• **DIRECTIVE**:
Edit the material by replacing "News" with "Updates" wherever it occurs, and write out all the lines again with nothing else changed.

== ENTRIES SHOWN ==

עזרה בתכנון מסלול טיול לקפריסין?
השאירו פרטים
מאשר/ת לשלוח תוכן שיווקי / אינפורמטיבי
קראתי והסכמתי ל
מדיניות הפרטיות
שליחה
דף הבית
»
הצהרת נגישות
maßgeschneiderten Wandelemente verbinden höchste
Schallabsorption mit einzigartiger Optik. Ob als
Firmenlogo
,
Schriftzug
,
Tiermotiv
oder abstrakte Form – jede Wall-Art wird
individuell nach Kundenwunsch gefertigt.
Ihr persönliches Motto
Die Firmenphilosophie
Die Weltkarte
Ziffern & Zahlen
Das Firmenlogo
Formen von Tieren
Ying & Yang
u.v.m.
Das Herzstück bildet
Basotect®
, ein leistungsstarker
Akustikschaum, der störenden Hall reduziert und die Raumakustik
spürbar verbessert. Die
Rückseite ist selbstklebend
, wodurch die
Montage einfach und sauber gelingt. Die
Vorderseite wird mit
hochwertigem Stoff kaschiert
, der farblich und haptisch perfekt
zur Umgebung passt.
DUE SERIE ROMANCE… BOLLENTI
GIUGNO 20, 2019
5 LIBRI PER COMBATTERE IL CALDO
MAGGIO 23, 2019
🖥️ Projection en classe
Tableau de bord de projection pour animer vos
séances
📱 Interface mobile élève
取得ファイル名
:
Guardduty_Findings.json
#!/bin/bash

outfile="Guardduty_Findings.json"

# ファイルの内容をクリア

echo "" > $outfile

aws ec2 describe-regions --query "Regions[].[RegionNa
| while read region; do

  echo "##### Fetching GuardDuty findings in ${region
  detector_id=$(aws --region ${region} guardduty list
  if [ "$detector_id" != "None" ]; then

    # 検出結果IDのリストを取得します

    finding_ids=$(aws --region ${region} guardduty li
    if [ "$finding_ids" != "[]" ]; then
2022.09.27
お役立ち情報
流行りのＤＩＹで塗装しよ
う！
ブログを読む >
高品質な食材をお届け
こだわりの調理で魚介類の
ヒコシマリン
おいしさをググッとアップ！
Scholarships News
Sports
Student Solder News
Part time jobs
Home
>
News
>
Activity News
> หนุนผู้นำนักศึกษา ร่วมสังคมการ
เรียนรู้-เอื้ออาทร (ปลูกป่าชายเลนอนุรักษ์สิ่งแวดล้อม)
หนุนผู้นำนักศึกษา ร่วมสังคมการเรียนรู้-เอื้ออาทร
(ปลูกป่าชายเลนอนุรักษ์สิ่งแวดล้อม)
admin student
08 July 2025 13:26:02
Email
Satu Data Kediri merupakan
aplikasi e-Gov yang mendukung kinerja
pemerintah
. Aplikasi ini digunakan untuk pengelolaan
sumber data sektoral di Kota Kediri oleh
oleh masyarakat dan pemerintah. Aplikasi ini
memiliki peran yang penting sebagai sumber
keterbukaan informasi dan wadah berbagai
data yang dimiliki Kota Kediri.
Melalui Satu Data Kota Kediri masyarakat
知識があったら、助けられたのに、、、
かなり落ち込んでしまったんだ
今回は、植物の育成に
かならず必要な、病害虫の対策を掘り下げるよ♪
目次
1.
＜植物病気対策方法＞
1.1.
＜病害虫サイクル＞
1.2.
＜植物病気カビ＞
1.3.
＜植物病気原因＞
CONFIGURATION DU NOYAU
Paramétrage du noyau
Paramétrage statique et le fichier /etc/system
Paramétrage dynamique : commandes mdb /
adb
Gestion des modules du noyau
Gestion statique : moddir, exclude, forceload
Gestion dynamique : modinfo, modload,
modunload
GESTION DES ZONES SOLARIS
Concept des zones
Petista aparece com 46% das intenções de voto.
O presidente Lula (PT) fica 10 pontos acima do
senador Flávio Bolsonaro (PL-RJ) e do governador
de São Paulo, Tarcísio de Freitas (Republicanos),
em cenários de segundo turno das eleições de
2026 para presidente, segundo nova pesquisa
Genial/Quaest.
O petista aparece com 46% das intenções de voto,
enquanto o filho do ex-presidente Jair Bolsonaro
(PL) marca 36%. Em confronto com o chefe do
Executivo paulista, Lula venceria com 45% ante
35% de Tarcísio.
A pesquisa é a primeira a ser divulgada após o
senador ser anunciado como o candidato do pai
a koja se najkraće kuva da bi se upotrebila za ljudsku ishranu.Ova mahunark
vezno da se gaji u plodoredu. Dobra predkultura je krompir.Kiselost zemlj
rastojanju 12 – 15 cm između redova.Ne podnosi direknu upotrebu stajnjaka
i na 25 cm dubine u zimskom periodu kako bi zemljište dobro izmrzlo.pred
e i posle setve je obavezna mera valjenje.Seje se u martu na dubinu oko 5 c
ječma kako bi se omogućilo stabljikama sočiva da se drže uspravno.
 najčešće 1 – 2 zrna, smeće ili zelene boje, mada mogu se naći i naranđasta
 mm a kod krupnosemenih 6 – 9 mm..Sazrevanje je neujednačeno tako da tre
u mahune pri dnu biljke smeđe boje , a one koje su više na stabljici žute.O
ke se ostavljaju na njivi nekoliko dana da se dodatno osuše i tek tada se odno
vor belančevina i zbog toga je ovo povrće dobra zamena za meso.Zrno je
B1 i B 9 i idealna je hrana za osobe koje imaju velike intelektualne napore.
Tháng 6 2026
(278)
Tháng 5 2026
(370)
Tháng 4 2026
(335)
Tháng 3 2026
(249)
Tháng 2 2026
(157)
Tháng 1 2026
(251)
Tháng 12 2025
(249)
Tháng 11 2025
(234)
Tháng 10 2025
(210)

===

• **YOUR RESPONSE**:
עזרה בתכנון מסלול טיול לקפריסין?
השאירו פרטים
מאשר/ת לשלוח תוכן שיווקי / אינפורמטיבי
קראתי והסכמתי ל
מדיניות הפרטיות
שליחה
דף הבית
»
הצהרת נגישות
maßgeschneiderten Wandelemente verbinden höchste
Schallabsorption mit einzigartiger Optik. Ob als
Firmenlogo
,
Schriftzug
,
Tiermotiv
oder abstrakte Form – jede Wall-Art wird
individuell nach Kundenwunsch gefertigt.
Ihr persönliches Motto
Die Firmenphilosophie
Die Weltkarte
Ziffern & Zahlen
Das Firmenlogo
Formen von Tieren
Ying & Yang
u.v.m.
Das Herzstück bildet
Basotect®
, ein leistungsstarker
Akustikschaum, der störenden Hall reduziert und die Raumakustik
spürbar verbessert. Die
Rückseite ist selbstklebend
, wodurch die
Montage einfach und sauber gelingt. Die
Vorderseite wird mit
hochwertigem Stoff kaschiert
, der farblich und haptisch perfekt
zur Umgebung passt.
DUE SERIE ROMANCE… BOLLENTI
GIUGNO 20, 2019
5 LIBRI PER COMBATTERE IL CALDO
MAGGIO 23, 2019
🖥️ Projection en classe
Tableau de bord de projection pour animer vos
séances
📱 Interface mobile élève
取得ファイル名
:
Guardduty_Findings.json
#!/bin/bash

outfile="Guardduty_Findings.json"

# ファイルの内容をクリア

echo "" > $outfile

aws ec2 describe-regions --query "Regions[].[RegionNa
| while read region; do

  echo "##### Fetching GuardDuty findings in ${region
  detector_id=$(aws --region ${region} guardduty list
  if [ "$detector_id" != "None" ]; then

    # 検出結果IDのリストを取得します

    finding_ids=$(aws --region ${region} guardduty li
    if [ "$finding_ids" != "[]" ]; then
2022.09.27
お役立ち情報
流行りのＤＩＹで塗装しよ
う！
ブログを読む >
高品質な食材をお届け
こだわりの調理で魚介類の
ヒコシマリン
おいしさをググッとアップ！
Scholarships Updates
Sports
Student Solder Updates
Part time jobs
Home
>
Updates
>
Activity Updates
> หนุนผู้นำนักศึกษา ร่วมสังคมการ
เรียนรู้-เอื้ออาทร (ปลูกป่าชายเลนอนุรักษ์สิ่งแวดล้อม)
หนุนผู้นำนักศึกษา ร่วมสังคมการเรียนรู้-เอื้ออาทร
(ปลูกป่าชายเลนอนุรักษ์สิ่งแวดล้อม)
admin student
08 July 2025 13:26:02
Email
Satu Data Kediri merupakan
aplikasi e-Gov yang mendukung kinerja
pemerintah
. Aplikasi ini digunakan untuk pengelolaan
sumber data sektoral di Kota Kediri oleh
oleh masyarakat dan pemerintah. Aplikasi ini
memiliki peran yang penting sebagai sumber
keterbukaan informasi dan wadah berbagai
data yang dimiliki Kota Kediri.
Melalui Satu Data Kota Kediri masyarakat
知識があったら、助けられたのに、、、
かなり落ち込んでしまったんだ
今回は、植物の育成に
かならず必要な、病害虫の対策を掘り下げるよ♪
目次
1.
＜植物病気対策方法＞
1.1.
＜病害虫サイクル＞
1.2.
＜植物病気カビ＞
1.3.
＜植物病気原因＞
CONFIGURATION DU NOYAU
Paramétrage du noyau
Paramétrage statique et le fichier /etc/system
Paramétrage dynamique : commandes mdb /
adb
Gestion des modules du noyau
Gestion statique : moddir, exclude, forceload
Gestion dynamique : modinfo, modload,
modunload
GESTION DES ZONES SOLARIS
Concept des zones
Petista aparece com 46% das intenções de voto.
O presidente Lula (PT) fica 10 pontos acima do
senador Flávio Bolsonaro (PL-RJ) e do governador
de São Paulo, Tarcísio de Freitas (Republicanos),
em cenários de segundo turno das eleições de
2026 para presidente, segundo nova pesquisa
Genial/Quaest.
O petista aparece com 46% das intenções de voto,
enquanto o filho do ex-presidente Jair Bolsonaro
(PL) marca 36%. Em confronto com o chefe do
Executivo paulista, Lula venceria com 45% ante
35% de Tarcísio.
A pesquisa é a primeira a ser divulgada após o
senador ser anunciado como o candidato do pai
a koja se najkraće kuva da bi se upotrebila za ljudsku ishranu.Ova mahunark
vezno da se gaji u plodoredu. Dobra predkultura je krompir.Kiselost zemlj
rastojanju 12 – 15 cm između redova.Ne podnosi direknu upotrebu stajnjaka
i na 25 cm dubine u zimskom periodu kako bi zemljište dobro izmrzlo.pred
e i posle setve je obavezna mera valjenje.Seje se u martu na dubinu oko 5 c
ječma kako bi se omogućilo stabljikama sočiva da se drže uspravno.
 najčešće 1 – 2 zrna, smeće ili zelene boje, mada mogu se naći i naranđasta
 mm a kod krupnosemenih 6 – 9 mm..Sazrevanje je neujednačeno tako da tre
u mahune pri dnu biljke smeđe boje , a one koje su više na stabljici žute.O
ke se ostavljaju na njivi nekoliko dana da se dodatno osuše i tek tada se odno
vor belančevina i zbog toga je ovo povrće dobra zamena za meso.Zrno je
B1 i B 9 i idealna je hrana za osobe koje imaju velike intelektualne napore.
Tháng 6 2026
(278)
Tháng 5 2026
(370)
Tháng 4 2026
(335)
Tháng 3 2026
(249)
Tháng 2 2026
(157)
Tháng 1 2026
(251)
Tháng 12 2025
(249)
Tháng 11 2025
(234)
Tháng 10 2025
(210)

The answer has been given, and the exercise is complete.